◆ **The task**
The full listing, copied exactly, is the required output.

(Extracted information Opens)

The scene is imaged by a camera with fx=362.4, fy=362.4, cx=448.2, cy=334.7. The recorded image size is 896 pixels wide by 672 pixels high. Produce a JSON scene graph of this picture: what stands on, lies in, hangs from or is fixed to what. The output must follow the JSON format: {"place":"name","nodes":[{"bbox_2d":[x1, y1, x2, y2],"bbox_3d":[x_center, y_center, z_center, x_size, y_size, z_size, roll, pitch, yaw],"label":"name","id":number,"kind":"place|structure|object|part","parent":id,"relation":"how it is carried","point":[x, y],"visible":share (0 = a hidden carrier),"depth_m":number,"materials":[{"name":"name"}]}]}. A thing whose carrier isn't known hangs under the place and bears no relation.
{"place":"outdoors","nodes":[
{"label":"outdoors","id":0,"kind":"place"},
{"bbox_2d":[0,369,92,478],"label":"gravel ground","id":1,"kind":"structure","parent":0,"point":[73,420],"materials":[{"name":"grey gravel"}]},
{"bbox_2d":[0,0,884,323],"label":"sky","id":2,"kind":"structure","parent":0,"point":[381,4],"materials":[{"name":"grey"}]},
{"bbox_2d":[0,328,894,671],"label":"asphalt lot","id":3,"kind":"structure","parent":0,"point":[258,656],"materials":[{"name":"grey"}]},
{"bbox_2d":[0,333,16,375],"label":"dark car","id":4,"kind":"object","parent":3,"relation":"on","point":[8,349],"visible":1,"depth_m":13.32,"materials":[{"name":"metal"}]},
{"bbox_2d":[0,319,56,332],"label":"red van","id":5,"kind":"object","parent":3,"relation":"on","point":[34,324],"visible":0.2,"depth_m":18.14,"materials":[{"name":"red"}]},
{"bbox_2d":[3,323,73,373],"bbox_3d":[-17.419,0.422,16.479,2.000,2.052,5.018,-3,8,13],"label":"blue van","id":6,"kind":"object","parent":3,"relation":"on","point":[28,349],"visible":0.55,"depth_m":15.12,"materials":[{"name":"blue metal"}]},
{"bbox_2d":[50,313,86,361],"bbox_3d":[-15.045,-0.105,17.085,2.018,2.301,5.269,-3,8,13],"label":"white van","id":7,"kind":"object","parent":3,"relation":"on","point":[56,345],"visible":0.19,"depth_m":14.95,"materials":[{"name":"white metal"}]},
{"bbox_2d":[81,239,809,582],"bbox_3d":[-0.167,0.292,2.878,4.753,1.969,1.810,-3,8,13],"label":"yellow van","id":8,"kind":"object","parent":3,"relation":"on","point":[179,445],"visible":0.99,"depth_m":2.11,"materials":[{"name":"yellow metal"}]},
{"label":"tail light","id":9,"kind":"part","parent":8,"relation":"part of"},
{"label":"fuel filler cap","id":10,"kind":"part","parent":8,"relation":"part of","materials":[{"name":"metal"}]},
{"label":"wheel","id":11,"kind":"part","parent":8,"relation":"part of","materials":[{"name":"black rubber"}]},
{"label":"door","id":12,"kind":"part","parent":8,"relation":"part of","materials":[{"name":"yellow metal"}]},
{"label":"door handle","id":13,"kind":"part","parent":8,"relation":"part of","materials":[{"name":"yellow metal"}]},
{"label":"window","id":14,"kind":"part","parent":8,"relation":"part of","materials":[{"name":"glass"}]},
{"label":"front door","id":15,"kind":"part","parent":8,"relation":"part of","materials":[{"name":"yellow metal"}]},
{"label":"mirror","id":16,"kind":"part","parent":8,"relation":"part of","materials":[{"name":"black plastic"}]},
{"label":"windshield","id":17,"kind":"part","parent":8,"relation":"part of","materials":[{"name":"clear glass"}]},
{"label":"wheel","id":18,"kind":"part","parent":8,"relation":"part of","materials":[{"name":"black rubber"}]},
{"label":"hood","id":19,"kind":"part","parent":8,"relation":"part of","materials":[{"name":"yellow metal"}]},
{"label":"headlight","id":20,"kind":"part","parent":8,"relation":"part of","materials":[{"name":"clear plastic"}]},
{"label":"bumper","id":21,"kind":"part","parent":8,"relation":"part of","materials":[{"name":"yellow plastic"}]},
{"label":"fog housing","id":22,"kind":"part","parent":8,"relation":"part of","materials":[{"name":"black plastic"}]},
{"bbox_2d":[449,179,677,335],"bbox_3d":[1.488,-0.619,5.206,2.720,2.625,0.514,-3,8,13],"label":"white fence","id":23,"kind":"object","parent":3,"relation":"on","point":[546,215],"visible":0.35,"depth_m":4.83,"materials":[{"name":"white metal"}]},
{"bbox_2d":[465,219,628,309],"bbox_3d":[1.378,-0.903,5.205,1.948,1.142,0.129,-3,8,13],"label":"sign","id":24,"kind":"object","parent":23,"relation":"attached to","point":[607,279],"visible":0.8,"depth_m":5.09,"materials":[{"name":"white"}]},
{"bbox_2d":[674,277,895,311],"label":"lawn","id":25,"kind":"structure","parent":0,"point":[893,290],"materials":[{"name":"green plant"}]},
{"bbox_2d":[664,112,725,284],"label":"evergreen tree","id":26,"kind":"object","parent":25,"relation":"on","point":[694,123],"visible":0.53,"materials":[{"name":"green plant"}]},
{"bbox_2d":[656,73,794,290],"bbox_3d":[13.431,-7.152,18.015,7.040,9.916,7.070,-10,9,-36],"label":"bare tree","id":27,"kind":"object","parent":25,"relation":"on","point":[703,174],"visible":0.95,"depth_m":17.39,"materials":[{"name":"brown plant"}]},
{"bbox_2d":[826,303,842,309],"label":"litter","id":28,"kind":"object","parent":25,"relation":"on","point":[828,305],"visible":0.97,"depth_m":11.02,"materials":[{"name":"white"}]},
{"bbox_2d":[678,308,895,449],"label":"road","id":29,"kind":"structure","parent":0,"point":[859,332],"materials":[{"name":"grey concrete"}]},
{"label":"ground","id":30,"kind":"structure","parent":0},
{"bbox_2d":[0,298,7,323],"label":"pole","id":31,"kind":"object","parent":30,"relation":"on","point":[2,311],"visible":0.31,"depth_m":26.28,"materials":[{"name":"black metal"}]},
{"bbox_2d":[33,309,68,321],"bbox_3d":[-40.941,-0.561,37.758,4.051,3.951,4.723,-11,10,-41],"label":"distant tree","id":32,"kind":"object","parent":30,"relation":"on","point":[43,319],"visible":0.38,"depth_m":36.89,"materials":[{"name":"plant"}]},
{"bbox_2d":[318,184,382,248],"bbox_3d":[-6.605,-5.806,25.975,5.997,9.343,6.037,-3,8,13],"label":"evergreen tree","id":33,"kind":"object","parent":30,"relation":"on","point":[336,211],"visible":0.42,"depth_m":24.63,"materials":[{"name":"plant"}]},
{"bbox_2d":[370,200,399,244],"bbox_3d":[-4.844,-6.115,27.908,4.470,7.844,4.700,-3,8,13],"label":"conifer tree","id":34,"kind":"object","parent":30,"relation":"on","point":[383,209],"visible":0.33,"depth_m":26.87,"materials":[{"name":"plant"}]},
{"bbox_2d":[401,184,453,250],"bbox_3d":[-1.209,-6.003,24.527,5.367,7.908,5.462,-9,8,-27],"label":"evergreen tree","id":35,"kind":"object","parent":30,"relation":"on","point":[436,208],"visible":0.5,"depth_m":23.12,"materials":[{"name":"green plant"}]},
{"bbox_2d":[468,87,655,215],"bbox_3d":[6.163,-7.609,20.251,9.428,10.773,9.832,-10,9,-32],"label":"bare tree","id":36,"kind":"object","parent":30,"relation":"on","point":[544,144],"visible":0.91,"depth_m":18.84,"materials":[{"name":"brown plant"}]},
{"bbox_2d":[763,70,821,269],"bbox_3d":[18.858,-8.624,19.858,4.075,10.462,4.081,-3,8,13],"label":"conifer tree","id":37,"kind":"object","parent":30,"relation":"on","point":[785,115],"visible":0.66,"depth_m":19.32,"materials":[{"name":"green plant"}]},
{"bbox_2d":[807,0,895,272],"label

(Extracted information Closes)

◆ **Answer below**
The scene is imaged by a camera with fx=362.4, fy=362.4, cx=448.2, cy=334.7. The recorded image size is 896 pixels wide by 672 pixels high. Produce a JSON scene graph of this picture: what stands on, lies in, hangs from or is fixed to what. The output must follow the JSON format: {"place":"name","nodes":[{"bbox_2d":[x1, y1, x2, y2],"bbox_3d":[x_center, y_center, z_center, x_size, y_size, z_size, roll, pitch, yaw],"label":"name","id":number,"kind":"place|structure|object|part","parent":id,"relation":"how it is carried","point":[x, y],"visible":share (0 = a hidden carrier),"depth_m":number,"materials":[{"name":"name"}]}]}. A thing whose carrier isn't known hangs under the place and bears no relation.
{"place":"outdoors","nodes":[
{"label":"outdoors","id":0,"kind":"place"},
{"bbox_2d":[0,369,92,478],"label":"gravel ground","id":1,"kind":"structure","parent":0,"point":[73,420],"materials":[{"name":"grey gravel"}]},
{"bbox_2d":[0,0,884,323],"label":"sky","id":2,"kind":"structure","parent":0,"point":[381,4],"materials":[{"name":"grey"}]},
{"bbox_2d":[0,328,894,671],"label":"asphalt lot","id":3,"kind":"structure","parent":0,"point":[258,656],"materials":[{"name":"grey"}]},
{"bbox_2d":[0,333,16,375],"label":"dark car","id":4,"kind":"object","parent":3,"relation":"on","point":[8,349],"visible":1,"depth_m":13.32,"materials":[{"name":"metal"}]},
{"bbox_2d":[0,319,56,332],"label":"red van","id":5,"kind":"object","parent":3,"relation":"on","point":[34,324],"visible":0.2,"depth_m":18.14,"materials":[{"name":"red"}]},
{"bbox_2d":[3,323,73,373],"bbox_3d":[-17.419,0.422,16.479,2.000,2.052,5.018,-3,8,13],"label":"blue van","id":6,"kind":"object","parent":3,"relation":"on","point":[28,349],"visible":0.55,"depth_m":15.12,"materials":[{"name":"blue metal"}]},
{"bbox_2d":[50,313,86,361],"bbox_3d":[-15.045,-0.105,17.085,2.018,2.301,5.269,-3,8,13],"label":"white van","id":7,"kind":"object","parent":3,"relation":"on","point":[56,345],"visible":0.19,"depth_m":14.95,"materials":[{"name":"white metal"}]},
{"bbox_2d":[81,239,809,582],"bbox_3d":[-0.167,0.292,2.878,4.753,1.969,1.810,-3,8,13],"label":"yellow van","id":8,"kind":"object","parent":3,"relation":"on","point":[179,445],"visible":0.99,"depth_m":2.11,"materials":[{"name":"yellow metal"}]},
{"label":"tail light","id":9,"kind":"part","parent":8,"relation":"part of"},
{"label":"fuel filler cap","id":10,"kind":"part","parent":8,"relation":"part of","materials":[{"name":"metal"}]},
{"label":"wheel","id":11,"kind":"part","parent":8,"relation":"part of","materials":[{"name":"black rubber"}]},
{"label":"door","id":12,"kind":"part","parent":8,"relation":"part of","materials":[{"name":"yellow metal"}]},
{"label":"door handle","id":13,"kind":"part","parent":8,"relation":"part of","materials":[{"name":"yellow metal"}]},
{"label":"window","id":14,"kind":"part","parent":8,"relation":"part of","materials":[{"name":"glass"}]},
{"label":"front door","id":15,"kind":"part","parent":8,"relation":"part of","materials":[{"name":"yellow metal"}]},
{"label":"mirror","id":16,"kind":"part","parent":8,"relation":"part of","materials":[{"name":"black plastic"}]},
{"label":"windshield","id":17,"kind":"part","parent":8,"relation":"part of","materials":[{"name":"clear glass"}]},
{"label":"wheel","id":18,"kind":"part","parent":8,"relation":"part of","materials":[{"name":"black rubber"}]},
{"label":"hood","id":19,"kind":"part","parent":8,"relation":"part of","materials":[{"name":"yellow metal"}]},
{"label":"headlight","id":20,"kind":"part","parent":8,"relation":"part of","materials":[{"name":"clear plastic"}]},
{"label":"bumper","id":21,"kind":"part","parent":8,"relation":"part of","materials":[{"name":"yellow plastic"}]},
{"label":"fog housing","id":22,"kind":"part","parent":8,"relation":"part of","materials":[{"name":"black plastic"}]},
{"bbox_2d":[449,179,677,335],"bbox_3d":[1.488,-0.619,5.206,2.720,2.625,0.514,-3,8,13],"label":"white fence","id":23,"kind":"object","parent":3,"relation":"on","point":[546,215],"visible":0.35,"depth_m":4.83,"materials":[{"name":"white metal"}]},
{"bbox_2d":[465,219,628,309],"bbox_3d":[1.378,-0.903,5.205,1.948,1.142,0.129,-3,8,13],"label":"sign","id":24,"kind":"object","parent":23,"relation":"attached to","point":[607,279],"visible":0.8,"depth_m":5.09,"materials":[{"name":"white"}]},
{"bbox_2d":[674,277,895,311],"label":"lawn","id":25,"kind":"structure","parent":0,"point":[893,290],"materials":[{"name":"green plant"}]},
{"bbox_2d":[664,112,725,284],"label":"evergreen tree","id":26,"kind":"object","parent":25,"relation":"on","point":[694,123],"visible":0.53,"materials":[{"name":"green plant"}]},
{"bbox_2d":[656,73,794,290],"bbox_3d":[13.431,-7.152,18.015,7.040,9.916,7.070,-10,9,-36],"label":"bare tree","id":27,"kind":"object","parent":25,"relation":"on","point":[703,174],"visible":0.95,"depth_m":17.39,"materials":[{"name":"brown plant"}]},
{"bbox_2d":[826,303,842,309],"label":"litter","id":28,"kind":"object","parent":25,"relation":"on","point":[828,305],"visible":0.97,"depth_m":11.02,"materials":[{"name":"white"}]},
{"bbox_2d":[678,308,895,449],"label":"road","id":29,"kind":"structure","parent":0,"point":[859,332],"materials":[{"name":"grey concrete"}]},
{"label":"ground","id":30,"kind":"structure","parent":0},
{"bbox_2d":[0,298,7,323],"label":"pole","id":31,"kind":"object","parent":30,"relation":"on","point":[2,311],"visible":0.31,"depth_m":26.28,"materials":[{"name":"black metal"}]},
{"bbox_2d":[33,309,68,321],"bbox_3d":[-40.941,-0.561,37.758,4.051,3.951,4.723,-11,10,-41],"label":"distant tree","id":32,"kind":"object","parent":30,"relation":"on","point":[43,319],"visible":0.38,"depth_m":36.89,"materials":[{"name":"plant"}]},
{"bbox_2d":[318,184,382,248],"bbox_3d":[-6.605,-5.806,25.975,5.997,9.343,6.037,-3,8,13],"label":"evergreen tree","id":33,"kind":"object","parent":30,"relation":"on","point":[336,211],"visible":0.42,"depth_m":24.63,"materials":[{"name":"plant"}]},
{"bbox_2d":[370,200,399,244],"bbox_3d":[-4.844,-6.115,27.908,4.470,7.844,4.700,-3,8,13],"label":"conifer tree","id":34,"kind":"object","parent":30,"relation":"on","point":[383,209],"visible":0.33,"depth_m":26.87,"materials":[{"name":"plant"}]},
{"bbox_2d":[401,184,453,250],"bbox_3d":[-1.209,-6.003,24.527,5.367,7.908,5.462,-9,8,-27],"label":"evergreen tree","id":35,"kind":"object","parent":30,"relation":"on","point":[436,208],"visible":0.5,"depth_m":23.12,"materials":[{"name":"green plant"}]},
{"bbox_2d":[468,87,655,215],"bbox_3d":[6.163,-7.609,20.251,9.428,10.773,9.832,-10,9,-32],"label":"bare tree","id":36,"kind":"object","parent":30,"relation":"on","point":[544,144],"visible":0.91,"depth_m":18.84,"materials":[{"name":"brown plant"}]},
{"bbox_2d":[763,70,821,269],"bbox_3d":[18.858,-8.624,19.858,4.075,10.462,4.081,-3,8,13],"label":"conifer tree","id":37,"kind":"object","parent":30,"relation":"on","point":[785,115],"visible":0.66,"depth_m":19.32,"materials":[{"name":"green plant"}]},
{"bbox_2d":[807,0,895,272],"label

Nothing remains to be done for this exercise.